Refining Margin $5.8 for 2 Consecutive Weeks
Supply ↓ Due to US Hurricane
Demand Rises with Vaccine Rollout
[Asia Economy Reporter Hwang Yoon-joo] Refining margins, which had been below the breakeven point (4-5 dollars) since COVID-19, are soaring. This is thanks to increased oil demand, driven by expanded vaccination rates and the global economic recovery, amid worldwide refiners lowering their facility operating rates.
According to the industry on the 26th, Singapore complex refining margins recorded $5.2 per barrel for the second consecutive week in September. This is the first time since COVID-19 that refining margins have exceeded $5.
The recent sharp reversal and rise in refining margins are due to refiners minimizing their facility operating rates while oil demand is gradually increasing. In Korea, the refining industry's facility operating rate has remained in the low 70% range since COVID-19.

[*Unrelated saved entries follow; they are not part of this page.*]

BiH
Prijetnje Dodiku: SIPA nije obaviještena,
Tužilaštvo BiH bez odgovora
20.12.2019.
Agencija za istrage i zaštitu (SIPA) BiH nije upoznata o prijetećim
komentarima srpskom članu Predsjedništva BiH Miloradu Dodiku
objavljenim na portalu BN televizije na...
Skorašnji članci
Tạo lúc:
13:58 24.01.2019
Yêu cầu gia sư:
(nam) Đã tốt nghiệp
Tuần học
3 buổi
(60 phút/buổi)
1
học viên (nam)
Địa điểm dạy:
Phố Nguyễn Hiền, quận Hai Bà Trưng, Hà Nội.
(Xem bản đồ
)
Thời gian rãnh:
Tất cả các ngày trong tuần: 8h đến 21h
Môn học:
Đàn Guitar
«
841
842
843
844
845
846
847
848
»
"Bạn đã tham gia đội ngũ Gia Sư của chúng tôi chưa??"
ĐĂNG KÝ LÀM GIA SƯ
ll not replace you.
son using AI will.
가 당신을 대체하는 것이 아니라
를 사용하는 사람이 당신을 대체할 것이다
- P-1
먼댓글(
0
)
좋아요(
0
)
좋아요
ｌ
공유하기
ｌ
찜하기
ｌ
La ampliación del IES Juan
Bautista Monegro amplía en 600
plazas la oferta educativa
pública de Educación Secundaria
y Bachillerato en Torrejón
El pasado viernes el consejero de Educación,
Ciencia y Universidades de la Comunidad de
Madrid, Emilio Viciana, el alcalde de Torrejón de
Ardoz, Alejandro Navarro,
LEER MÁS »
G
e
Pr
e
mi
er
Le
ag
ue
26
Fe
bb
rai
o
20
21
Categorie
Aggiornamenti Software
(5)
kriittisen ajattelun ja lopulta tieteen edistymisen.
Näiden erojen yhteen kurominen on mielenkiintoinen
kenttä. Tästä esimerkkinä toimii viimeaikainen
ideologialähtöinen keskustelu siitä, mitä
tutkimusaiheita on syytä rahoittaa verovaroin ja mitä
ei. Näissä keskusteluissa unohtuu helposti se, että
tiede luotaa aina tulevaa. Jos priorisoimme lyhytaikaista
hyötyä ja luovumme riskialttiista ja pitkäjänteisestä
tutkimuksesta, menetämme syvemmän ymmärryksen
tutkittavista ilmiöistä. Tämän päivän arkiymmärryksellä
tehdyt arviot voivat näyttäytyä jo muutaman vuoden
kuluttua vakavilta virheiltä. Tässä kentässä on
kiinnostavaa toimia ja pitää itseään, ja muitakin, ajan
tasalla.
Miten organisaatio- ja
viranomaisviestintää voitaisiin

Meanwhile, vaccination rates are rapidly increasing, especially in advanced countries, and some countries like the UK have entered the 'With Corona' (gradual return to normal life) phase. As oil demand, centered on transportation fuels such as gasoline and diesel, increases, refining margins have also risen.
Accordingly, the earnings outlook for the refining industry is positive. According to FnGuide, SK Innovation's estimated Q3 earnings are 465.9 billion won, with a turnaround to profit expected compared to the same period last year. S-OIL is also expected to turn a profit with 472.7 billion won. GS Caltex and Hyundai Oilbank are likewise expected not only to return to profitability but also to see operating profits rise compared to the first half of the year.
An industry official explained, "Due to the occurrence of hurricanes in the US, facility operating rates have dropped further, reducing supply," adding, "On the other hand, with expanded vaccination and increased demand during the driving season, refining margins have risen, making the second half earnings outlook more positive than last year."